Just like the M10 rules changes in Magic: the Gathering a couple of years ago:
"Oh, guess I missed that change for M10."
"Actually, that's been a rule for the last 15 years."
What funny people gamers can be. ;)
| Orange D20 of Death |
Wow... Don't I feel like the boob now! For just taking the word of a DM a few years back. I just checked some older books and see you are correct. Guess that's what happens when you just take the word of the person running the game. Funny to... because I thought it sounded off at the time but the counter argument was along the lines of "Then why do they have a hide from undead spell!?" and I just kind of let it go. Now that I'm running games I like to make sure I'm playing correct. Thanks for the info!
| cwslyclgh |
Don't feel to bad, that argument has existed since 1e AD&D (with the invisibility to undead spell) and it was not a correct argument even back then.

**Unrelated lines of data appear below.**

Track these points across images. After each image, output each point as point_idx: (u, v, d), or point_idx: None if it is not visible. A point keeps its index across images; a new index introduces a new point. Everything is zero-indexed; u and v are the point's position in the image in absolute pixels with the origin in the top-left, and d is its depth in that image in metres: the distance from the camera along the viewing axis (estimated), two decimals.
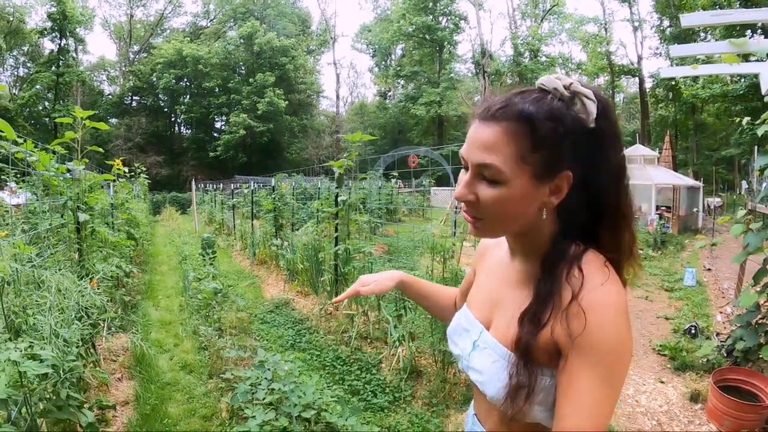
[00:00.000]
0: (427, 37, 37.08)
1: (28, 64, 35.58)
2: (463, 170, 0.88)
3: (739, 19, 4.09)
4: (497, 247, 1.08)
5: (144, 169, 13.32)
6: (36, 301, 2.40)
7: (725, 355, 4.00)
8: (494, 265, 1.05)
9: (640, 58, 34.24)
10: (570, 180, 0.82)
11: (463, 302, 1.20)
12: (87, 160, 4.24)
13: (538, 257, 0.89)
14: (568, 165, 0.81)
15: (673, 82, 27.79)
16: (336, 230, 5.17)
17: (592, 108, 0.79)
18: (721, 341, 4.31)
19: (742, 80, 20.33)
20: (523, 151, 0.79)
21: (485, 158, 0.81)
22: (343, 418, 2.60)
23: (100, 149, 4.57)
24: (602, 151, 0.83)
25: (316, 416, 2.60)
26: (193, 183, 15.43)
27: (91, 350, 3.83)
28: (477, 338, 0.96)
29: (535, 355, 0.81)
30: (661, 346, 4.69)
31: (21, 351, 1.92)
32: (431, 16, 36.66)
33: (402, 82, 43.14)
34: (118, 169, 6.71)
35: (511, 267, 0.98)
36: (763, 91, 3.88)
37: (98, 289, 3.15)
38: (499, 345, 0.89)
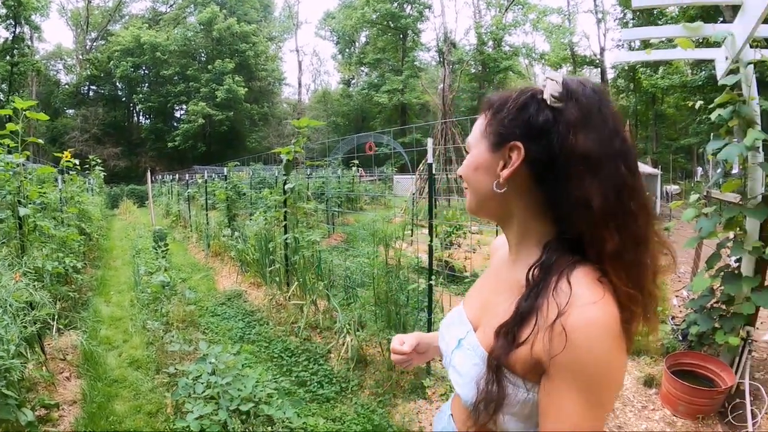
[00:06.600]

For future reference that argument that the spell hide from undead precludes the use of invisibility against undead is a logical fallacy, it is a non sequitor. It is like constructing the argument that 'arsenic can be used to poison a person, there for strychnine is not poisonous to people' or even 'arsenic can be used to poison a person, there for strychnine is poisonous to people' Both are invalid arguments (even though both statements in the second one is factually true) because whether arsenic and strychnine are poisonous or not have no causal relationship to each other.
Also never feel bad to ask questions, even if they turn out to be easily answered or based upon wrong assumptions, questioning is how we learn.